Jon Baird rocked back on his heels, smiling slightly. “Do you know why the Puritans landed in Massachusetts? They were on their way to Virginia. They got blown off course.”

“What’s that supposed to mean?”

“It’s supposed to mean we don’t have a modern compass on this ship. We don’t have navigating instruments. We don’t have radar or sonar or any of the rest of that. We don’t even have a motor. All we do have is the sun and the moon and the stars. Which right this minute happen to be covered by clouds.”

“Does that mean you’re not going to do anything at all about finding us a way to contact the authorities?”
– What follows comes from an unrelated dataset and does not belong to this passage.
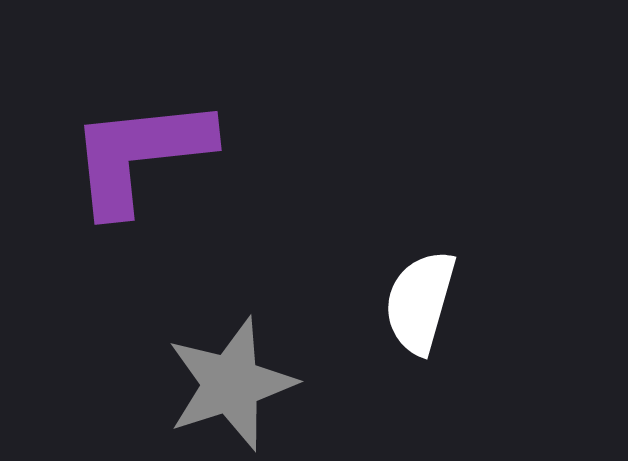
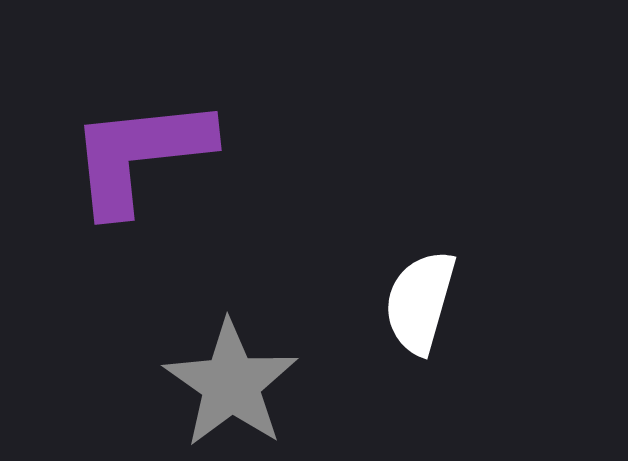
gray star: rotated 19 degrees counterclockwise
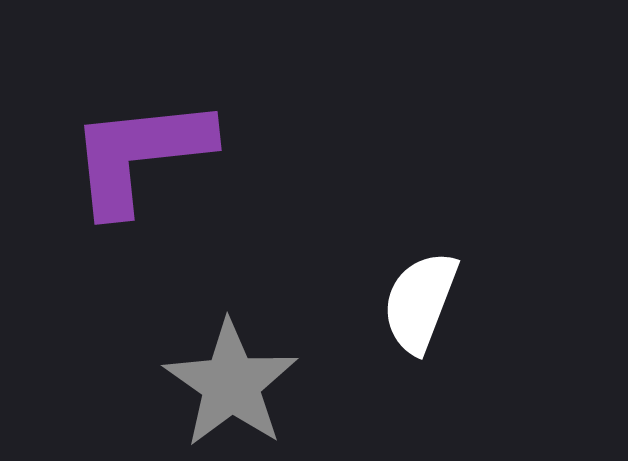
white semicircle: rotated 5 degrees clockwise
“Not at all. I’m going to do everything I can. I’m just trying to tell you it’s not going to be much.”

“Do you expect that to look good when we finally do get to talk to the police?”
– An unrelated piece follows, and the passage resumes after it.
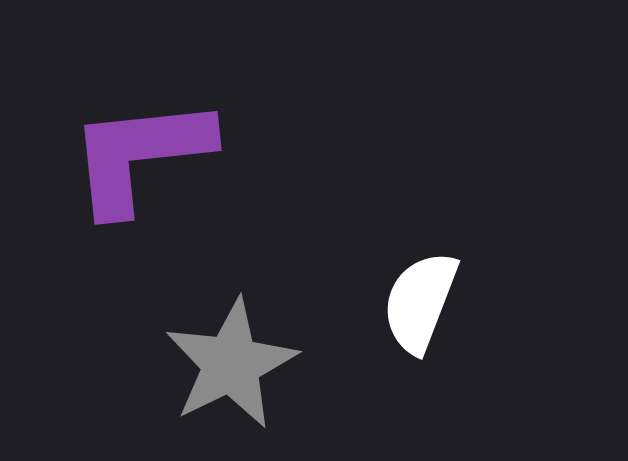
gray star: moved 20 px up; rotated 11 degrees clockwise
“I’m not sure it’s going to matter what it looks like. You know, Mr. Demarkian, there’s one thing you haven’t considered.”

“What’s that?”

“This ship was headed straight out to sea from the Virginia shore. It wasn’t supposed to have gone out past the twelve-mile limit, but it might have. And even if it didn’t, how is anybody going to be able to tell? Who is going to have jurisdiction here? I still say this wasn’t a murder. It’s absurd to even think Charlie Shay might have been murdered. There wouldn’t be a sane motive on earth. But as for the police—” Jon Baird shrugged. “I’ve never had much use for the police,” he admitted. “I’ve never understood how any man could take a job that was so unlikely to make him any money. I’m going up now. Are you going to come with me?”